-- To-do item --
Restate the listing exactly.

-- Listed records --
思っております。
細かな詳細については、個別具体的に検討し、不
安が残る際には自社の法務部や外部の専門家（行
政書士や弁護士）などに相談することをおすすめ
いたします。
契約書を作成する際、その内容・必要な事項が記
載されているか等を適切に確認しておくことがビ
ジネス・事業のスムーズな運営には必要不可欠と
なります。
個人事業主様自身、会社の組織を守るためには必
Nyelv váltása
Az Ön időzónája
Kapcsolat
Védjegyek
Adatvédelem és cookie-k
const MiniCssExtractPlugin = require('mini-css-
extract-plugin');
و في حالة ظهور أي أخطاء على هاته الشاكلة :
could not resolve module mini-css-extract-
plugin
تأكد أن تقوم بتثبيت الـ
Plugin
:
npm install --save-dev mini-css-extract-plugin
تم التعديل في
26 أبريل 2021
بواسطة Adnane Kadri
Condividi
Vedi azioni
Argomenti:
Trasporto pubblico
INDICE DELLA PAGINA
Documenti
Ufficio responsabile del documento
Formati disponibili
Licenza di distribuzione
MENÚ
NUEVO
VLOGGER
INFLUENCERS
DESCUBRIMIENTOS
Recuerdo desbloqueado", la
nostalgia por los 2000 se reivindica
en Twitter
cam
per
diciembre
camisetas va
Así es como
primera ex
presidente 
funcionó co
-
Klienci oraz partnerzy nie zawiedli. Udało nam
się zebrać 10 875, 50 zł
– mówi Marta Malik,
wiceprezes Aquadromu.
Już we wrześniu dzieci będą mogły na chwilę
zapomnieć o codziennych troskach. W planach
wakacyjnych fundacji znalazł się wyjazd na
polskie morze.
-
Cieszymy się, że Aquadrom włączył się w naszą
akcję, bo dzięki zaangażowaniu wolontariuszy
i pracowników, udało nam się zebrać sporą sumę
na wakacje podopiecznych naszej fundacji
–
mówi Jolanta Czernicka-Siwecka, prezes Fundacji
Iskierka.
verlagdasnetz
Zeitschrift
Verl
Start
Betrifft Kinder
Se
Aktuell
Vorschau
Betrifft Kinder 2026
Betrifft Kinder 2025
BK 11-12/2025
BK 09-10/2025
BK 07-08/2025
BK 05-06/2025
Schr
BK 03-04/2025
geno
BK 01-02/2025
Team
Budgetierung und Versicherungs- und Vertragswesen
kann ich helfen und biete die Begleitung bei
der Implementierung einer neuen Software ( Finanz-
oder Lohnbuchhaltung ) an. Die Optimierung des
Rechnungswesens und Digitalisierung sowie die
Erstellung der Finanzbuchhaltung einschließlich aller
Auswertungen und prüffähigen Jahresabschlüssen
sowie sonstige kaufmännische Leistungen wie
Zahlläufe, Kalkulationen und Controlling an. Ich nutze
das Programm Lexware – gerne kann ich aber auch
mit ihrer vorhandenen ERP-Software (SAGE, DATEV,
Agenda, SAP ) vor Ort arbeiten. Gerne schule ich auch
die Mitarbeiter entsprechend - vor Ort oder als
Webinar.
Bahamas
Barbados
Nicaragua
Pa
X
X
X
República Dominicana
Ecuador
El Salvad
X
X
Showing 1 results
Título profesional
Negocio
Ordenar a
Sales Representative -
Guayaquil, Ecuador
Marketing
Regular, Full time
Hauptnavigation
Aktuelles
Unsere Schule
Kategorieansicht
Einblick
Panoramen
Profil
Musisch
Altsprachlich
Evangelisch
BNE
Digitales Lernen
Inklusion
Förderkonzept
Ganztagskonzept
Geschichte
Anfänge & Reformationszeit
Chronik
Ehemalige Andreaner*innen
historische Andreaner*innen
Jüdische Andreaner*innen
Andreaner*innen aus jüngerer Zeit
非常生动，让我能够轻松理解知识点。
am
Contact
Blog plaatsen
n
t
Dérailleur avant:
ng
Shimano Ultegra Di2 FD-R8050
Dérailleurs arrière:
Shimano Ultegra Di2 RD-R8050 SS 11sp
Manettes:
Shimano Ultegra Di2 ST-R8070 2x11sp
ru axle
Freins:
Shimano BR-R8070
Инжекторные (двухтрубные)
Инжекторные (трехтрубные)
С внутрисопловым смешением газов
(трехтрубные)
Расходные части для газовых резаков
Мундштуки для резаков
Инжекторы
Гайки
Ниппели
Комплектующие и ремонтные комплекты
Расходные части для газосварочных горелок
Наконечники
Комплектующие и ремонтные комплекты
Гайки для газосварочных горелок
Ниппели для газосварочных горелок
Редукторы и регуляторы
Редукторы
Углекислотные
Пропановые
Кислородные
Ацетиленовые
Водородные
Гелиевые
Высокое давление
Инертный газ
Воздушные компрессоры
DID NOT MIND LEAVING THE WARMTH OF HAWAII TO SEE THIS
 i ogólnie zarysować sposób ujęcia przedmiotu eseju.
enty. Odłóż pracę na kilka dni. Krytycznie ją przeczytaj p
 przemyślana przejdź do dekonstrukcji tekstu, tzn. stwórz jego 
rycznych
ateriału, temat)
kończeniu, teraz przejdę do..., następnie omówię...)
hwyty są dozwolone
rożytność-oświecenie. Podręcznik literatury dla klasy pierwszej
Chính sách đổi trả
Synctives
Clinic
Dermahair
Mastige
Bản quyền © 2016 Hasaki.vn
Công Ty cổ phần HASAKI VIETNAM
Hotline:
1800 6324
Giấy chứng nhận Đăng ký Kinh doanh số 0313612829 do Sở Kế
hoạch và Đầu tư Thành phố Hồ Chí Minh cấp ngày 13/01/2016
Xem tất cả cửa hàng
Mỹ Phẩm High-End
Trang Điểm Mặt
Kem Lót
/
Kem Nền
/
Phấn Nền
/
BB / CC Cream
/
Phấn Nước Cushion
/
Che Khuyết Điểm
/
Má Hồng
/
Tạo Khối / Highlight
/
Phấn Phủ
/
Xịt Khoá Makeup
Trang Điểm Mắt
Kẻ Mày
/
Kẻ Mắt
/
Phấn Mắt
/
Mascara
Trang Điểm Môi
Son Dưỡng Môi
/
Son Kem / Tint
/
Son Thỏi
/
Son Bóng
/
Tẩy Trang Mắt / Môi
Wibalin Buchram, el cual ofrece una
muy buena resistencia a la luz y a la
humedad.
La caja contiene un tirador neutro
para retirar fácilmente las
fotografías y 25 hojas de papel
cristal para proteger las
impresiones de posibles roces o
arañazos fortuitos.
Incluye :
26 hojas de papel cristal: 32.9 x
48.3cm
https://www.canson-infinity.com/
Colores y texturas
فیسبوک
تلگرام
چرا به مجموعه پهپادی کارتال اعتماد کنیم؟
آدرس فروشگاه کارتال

-- Solution --
思っております。
細かな詳細については、個別具体的に検討し、不
安が残る際には自社の法務部や外部の専門家（行
政書士や弁護士）などに相談することをおすすめ
いたします。
契約書を作成する際、その内容・必要な事項が記
載されているか等を適切に確認しておくことがビ
ジネス・事業のスムーズな運営には必要不可欠と
なります。
個人事業主様自身、会社の組織を守るためには必
Nyelv váltása
Az Ön időzónája
Kapcsolat
Védjegyek
Adatvédelem és cookie-k
const MiniCssExtractPlugin = require('mini-css-
extract-plugin');
و في حالة ظهور أي أخطاء على هاته الشاكلة :
could not resolve module mini-css-extract-
plugin
تأكد أن تقوم بتثبيت الـ
Plugin
:
npm install --save-dev mini-css-extract-plugin
تم التعديل في
26 أبريل 2021
بواسطة Adnane Kadri
Condividi
Vedi azioni
Argomenti:
Trasporto pubblico
INDICE DELLA PAGINA
Documenti
Ufficio responsabile del documento
Formati disponibili
Licenza di distribuzione
MENÚ
NUEVO
VLOGGER
INFLUENCERS
DESCUBRIMIENTOS
Recuerdo desbloqueado", la
nostalgia por los 2000 se reivindica
en Twitter
cam
per
diciembre
camisetas va
Así es como
primera ex
presidente 
funcionó co
-
Klienci oraz partnerzy nie zawiedli. Udało nam
się zebrać 10 875, 50 zł
– mówi Marta Malik,
wiceprezes Aquadromu.
Już we wrześniu dzieci będą mogły na chwilę
zapomnieć o codziennych troskach. W planach
wakacyjnych fundacji znalazł się wyjazd na
polskie morze.
-
Cieszymy się, że Aquadrom włączył się w naszą
akcję, bo dzięki zaangażowaniu wolontariuszy
i pracowników, udało nam się zebrać sporą sumę
na wakacje podopiecznych naszej fundacji
–
mówi Jolanta Czernicka-Siwecka, prezes Fundacji
Iskierka.
verlagdasnetz
Zeitschrift
Verl
Start
Betrifft Kinder
Se
Aktuell
Vorschau
Betrifft Kinder 2026
Betrifft Kinder 2025
BK 11-12/2025
BK 09-10/2025
BK 07-08/2025
BK 05-06/2025
Schr
BK 03-04/2025
geno
BK 01-02/2025
Team
Budgetierung und Versicherungs- und Vertragswesen
kann ich helfen und biete die Begleitung bei
der Implementierung einer neuen Software ( Finanz-
oder Lohnbuchhaltung ) an. Die Optimierung des
Rechnungswesens und Digitalisierung sowie die
Erstellung der Finanzbuchhaltung einschließlich aller
Auswertungen und prüffähigen Jahresabschlüssen
sowie sonstige kaufmännische Leistungen wie
Zahlläufe, Kalkulationen und Controlling an. Ich nutze
das Programm Lexware – gerne kann ich aber auch
mit ihrer vorhandenen ERP-Software (SAGE, DATEV,
Agenda, SAP ) vor Ort arbeiten. Gerne schule ich auch
die Mitarbeiter entsprechend - vor Ort oder als
Webinar.
Bahamas
Barbados
Nicaragua
Pa
X
X
X
República Dominicana
Ecuador
El Salvad
X
X
Showing 1 results
Título profesional
Negocio
Ordenar a
Sales Representative -
Guayaquil, Ecuador
Marketing
Regular, Full time
Hauptnavigation
Aktuelles
Unsere Schule
Kategorieansicht
Einblick
Panoramen
Profil
Musisch
Altsprachlich
Evangelisch
BNE
Digitales Lernen
Inklusion
Förderkonzept
Ganztagskonzept
Geschichte
Anfänge & Reformationszeit
Chronik
Ehemalige Andreaner*innen
historische Andreaner*innen
Jüdische Andreaner*innen
Andreaner*innen aus jüngerer Zeit
非常生动，让我能够轻松理解知识点。
am
Contact
Blog plaatsen
n
t
Dérailleur avant:
ng
Shimano Ultegra Di2 FD-R8050
Dérailleurs arrière:
Shimano Ultegra Di2 RD-R8050 SS 11sp
Manettes:
Shimano Ultegra Di2 ST-R8070 2x11sp
ru axle
Freins:
Shimano BR-R8070
Инжекторные (двухтрубные)
Инжекторные (трехтрубные)
С внутрисопловым смешением газов
(трехтрубные)
Расходные части для газовых резаков
Мундштуки для резаков
Инжекторы
Гайки
Ниппели
Комплектующие и ремонтные комплекты
Расходные части для газосварочных горелок
Наконечники
Комплектующие и ремонтные комплекты
Гайки для газосварочных горелок
Ниппели для газосварочных горелок
Редукторы и регуляторы
Редукторы
Углекислотные
Пропановые
Кислородные
Ацетиленовые
Водородные
Гелиевые
Высокое давление
Инертный газ
Воздушные компрессоры
DID NOT MIND LEAVING THE WARMTH OF HAWAII TO SEE THIS
 i ogólnie zarysować sposób ujęcia przedmiotu eseju.
enty. Odłóż pracę na kilka dni. Krytycznie ją przeczytaj p
 przemyślana przejdź do dekonstrukcji tekstu, tzn. stwórz jego 
rycznych
ateriału, temat)
kończeniu, teraz przejdę do..., następnie omówię...)
hwyty są dozwolone
rożytność-oświecenie. Podręcznik literatury dla klasy pierwszej
Chính sách đổi trả
Synctives
Clinic
Dermahair
Mastige
Bản quyền © 2016 Hasaki.vn
Công Ty cổ phần HASAKI VIETNAM
Hotline:
1800 6324
Giấy chứng nhận Đăng ký Kinh doanh số 0313612829 do Sở Kế
hoạch và Đầu tư Thành phố Hồ Chí Minh cấp ngày 13/01/2016
Xem tất cả cửa hàng
Mỹ Phẩm High-End
Trang Điểm Mặt
Kem Lót
/
Kem Nền
/
Phấn Nền
/
BB / CC Cream
/
Phấn Nước Cushion
/
Che Khuyết Điểm
/
Má Hồng
/
Tạo Khối / Highlight
/
Phấn Phủ
/
Xịt Khoá Makeup
Trang Điểm Mắt
Kẻ Mày
/
Kẻ Mắt
/
Phấn Mắt
/
Mascara
Trang Điểm Môi
Son Dưỡng Môi
/
Son Kem / Tint
/
Son Thỏi
/
Son Bóng
/
Tẩy Trang Mắt / Môi
Wibalin Buchram, el cual ofrece una
muy buena resistencia a la luz y a la
humedad.
La caja contiene un tirador neutro
para retirar fácilmente las
fotografías y 25 hojas de papel
cristal para proteger las
impresiones de posibles roces o
arañazos fortuitos.
Incluye :
26 hojas de papel cristal: 32.9 x
48.3cm
https://www.canson-infinity.com/
Colores y texturas
فیسبوک
تلگرام
چرا به مجموعه پهپادی کارتال اعتماد کنیم؟
آدرس فروشگاه کارتال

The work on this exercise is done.